Bhattacharyya Debmalya, Morris Mark J, Kharel Prakash, Mirihana Arachchilage Gayan, Fedeli Katy M, Basu Soumitra
Northeast Ohio Regional Sewer District, Cuyahoga Heights, OH, 44125, USA.
Department of Chemistry and Biochemistry, Kent State University, Kent, OH, 44242, USA.
Biochimie. 2017 Jun;137:147-150. doi: 10.1016/j.biochi.2017.03.007. Epub 2017 Mar 16.
RNA domain swapping typically demonstrates conservation of the native function of the domain in a non-native context. In contrast, we employed RNA engineering to demonstrate deviation of G-quadruplex (GQ) function that is contingent upon its context dependent location, which is opposite to their native functional role. Known translation repressing RNA GQs were engineered into human VEGF IRES A replacing the endogenous GQ domain essential for translation. Alternatively, the translation inhibitory GQ motif within the 5'-UTR of MT3-MMP mRNA was replaced with two known GQ motifs that are essential for translation. The results indicate that the engineered GQ domains can adopt GQ structures in a foreign environment with a functional role reversal to accommodate the need of the endogenous swapped motifs. The observations establish the functionality and context dependent modularity of RNA GQ structures.

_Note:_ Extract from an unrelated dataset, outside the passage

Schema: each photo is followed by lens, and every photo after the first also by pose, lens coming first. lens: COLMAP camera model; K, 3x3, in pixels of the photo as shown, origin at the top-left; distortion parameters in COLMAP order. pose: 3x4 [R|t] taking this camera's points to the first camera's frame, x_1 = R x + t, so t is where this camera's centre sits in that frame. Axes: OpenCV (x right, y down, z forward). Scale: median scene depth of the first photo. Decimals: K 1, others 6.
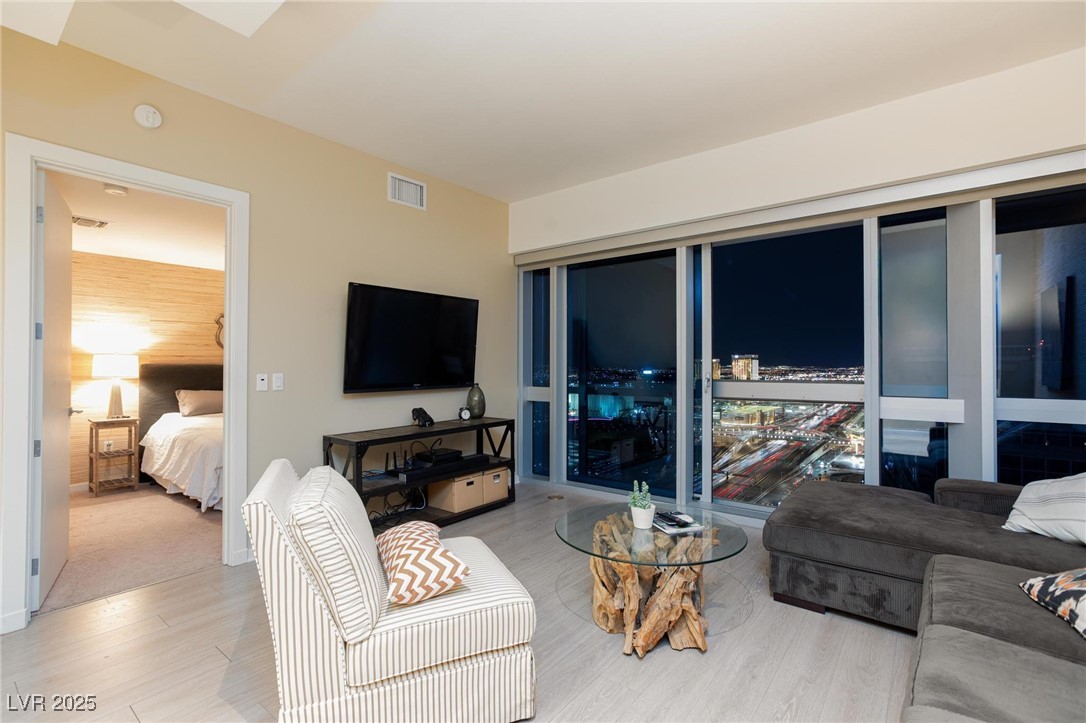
lens RADIAL K [[499.5, 0, 546.0], [0, 499.5, 362.7], [0, 0, 1]] dist [-0.004667, 0.000803]
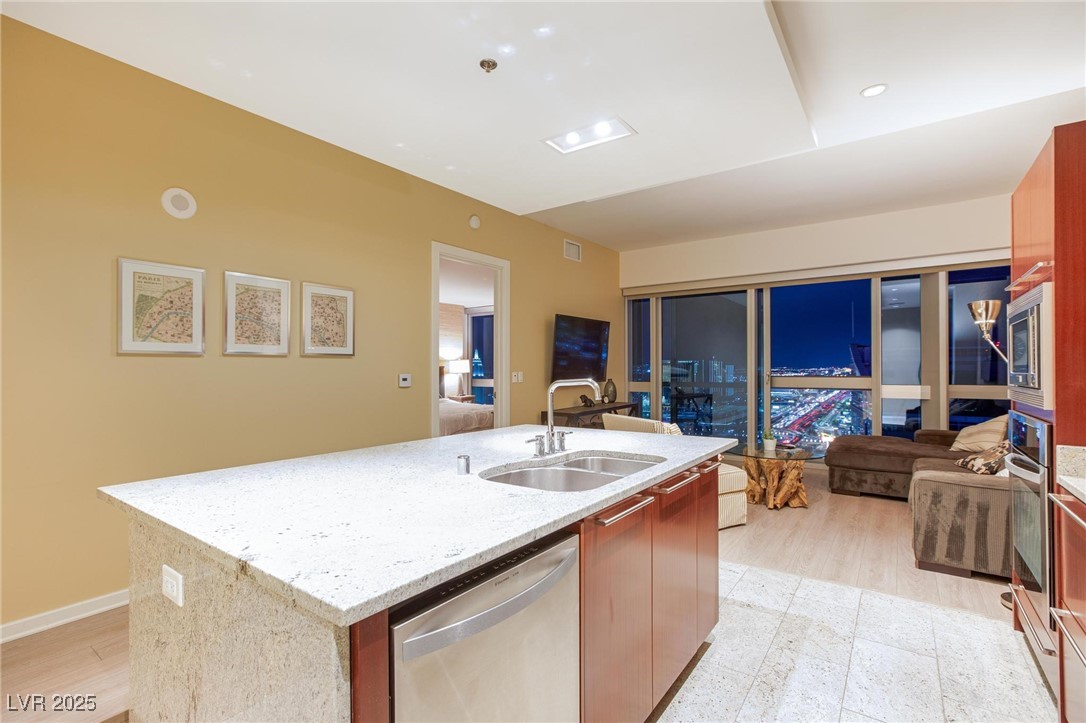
lens RADIAL K [[503.4, 0, 546.8], [0, 503.4, 367.2], [0, 0, 1]] dist [-0.003107, -0.000213]
pose [[0.998764, -0.001487, 0.049681, -0.345089], [0.001149, 0.999976, 0.006841, -0.002976], [-0.049690, -0.006775, 0.998742, -0.404387]]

RNA结构域交换通常表明在非天然环境中该结构域的天然功能得以保留。相比之下,我们利用RNA工程技术证明了G-四链体(GQ)功能会因其依赖于上下文的位置而发生偏差,这与其天然功能作用相反。已知的具有翻译抑制作用的RNA GQ被设计到人类血管内皮生长因子内部核糖体进入位点(VEGF IRES A)中,取代了对翻译至关重要的内源性GQ结构域。或者,MT3-MMP mRNA 5'-非翻译区(UTR)内的翻译抑制性GQ基序被两个对翻译至关重要的已知GQ基序所取代。结果表明,工程化的GQ结构域能够在外部环境中形成GQ结构,其功能作用发生反转以适应内源性交换基序的需求。这些观察结果确立了RNA GQ结构的功能性和依赖于上下文的模块化特性。